# PROBLEM TO SOLVE:
Give the data again exactly, without its images.

*** GIVEN RECORDS Section Begins ***

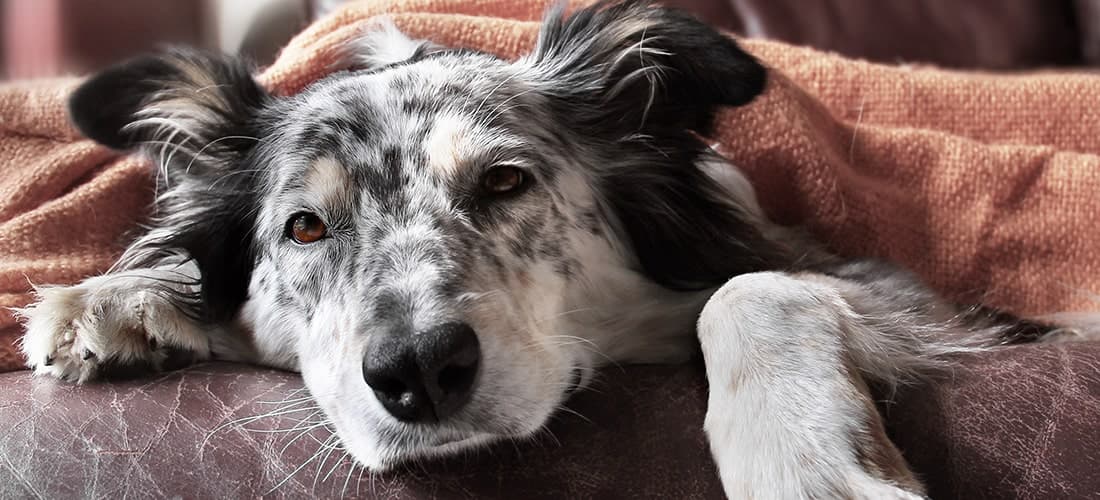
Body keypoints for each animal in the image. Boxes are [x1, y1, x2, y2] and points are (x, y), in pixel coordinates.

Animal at [15, 1, 1091, 498]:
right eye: (305, 227)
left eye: (503, 182)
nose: (417, 372)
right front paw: (115, 299)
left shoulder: (895, 291)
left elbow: (751, 287)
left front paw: (804, 464)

*** GIVEN RECORDS Section Ends ***

# RESULT OF THIS TASK:
Body keypoints for each animal in the image. Boxes are [x1, y1, x2, y2] and points are (x, y), in pixel coordinates.

Animal at [15, 1, 1091, 498]:
right eye: (305, 227)
left eye: (503, 182)
nose: (417, 372)
right front paw: (115, 299)
left shoulder: (895, 291)
left elbow: (751, 287)
left front paw: (804, 464)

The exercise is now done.